Originally posted by Wesker
I still think you're wading through semantics. The point you're attacking (And from a glance, the fellow below your post) is that of truth. What can we actually know? This hasn't been conclusively decided. Pure rationalism has faults. Pure empiricism has faults. Any student of philosophy knows the inherent problem with defining proof. Even the idea of anything here being "proven" is proven in a personal or collective way; that is, it's proven in that somebody accepts it and it conforms to common sense.Now the end result of scientific empiricism and faith-based religion are totally different; it's the fundamental difference between Mythos and Logos. Logos tries to find natural causes for natural phenominon via trial and error and observation. It does not proclaim anything to be true unless it has been supported by lots of this type of testing. Compare this with Mythos, or religion, which comes up with a supernatural explanation for the unknown or myserious (and even the mundane) natural occurences and things. Mythos and religion claim things without proving them using pure reason OR pure empricism. And likewise, there are fundamental problems with using either to establish bonafide truth, since the very idea of truth itself is elusive.
Suffice to say that scientific "proofs" are observable, practical, and reliable.

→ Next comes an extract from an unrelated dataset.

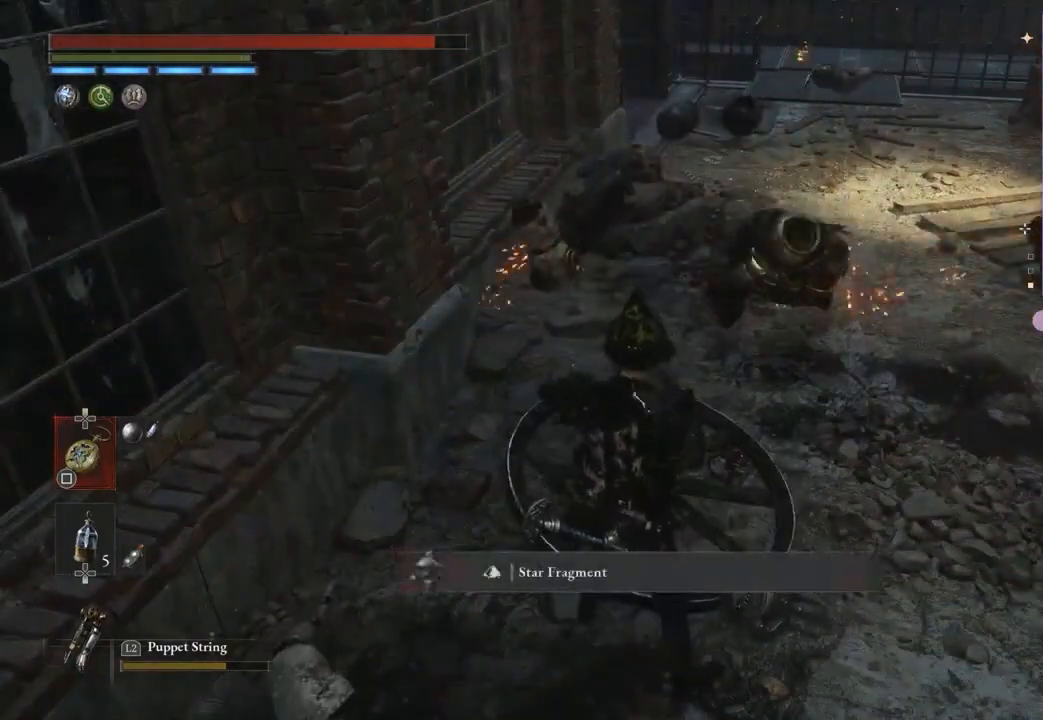
{"buttons": [], "left_stick": "center", "right_stick": "center", "events": [[167, "SQUARE", "down"], [233, "SQUARE", "up"], [367, "SQUARE", "down"], [433, "SQUARE", "up"]]}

This makes them much more useful in a real world than faith to explain things. If you see the sun in the sky and you say "That's the wolves pulling the spark's from Thor's hammer" and I say "No, its' actually a celestial body that works according to certain principles", which answer is more trustworthy? Why?
Trying to generalize science and religion based on semantics is piss poor, man. There is a very fundamental difference, and it's like night and day.
Thats what I´m talking about.... I understand and I agree that we must not generalize science and religion in that way. But what I am saying is that it is not logic reasoning that tell us they re different, we must "choose" to agree with that, it is more an intuition that we have. And some religious thought works based on intuition as well, not that they must make sense because of that, but they work based on the same thing, intuition. Who decides that scinetific proof is more reliable ? Its us, and we make that by our intuition.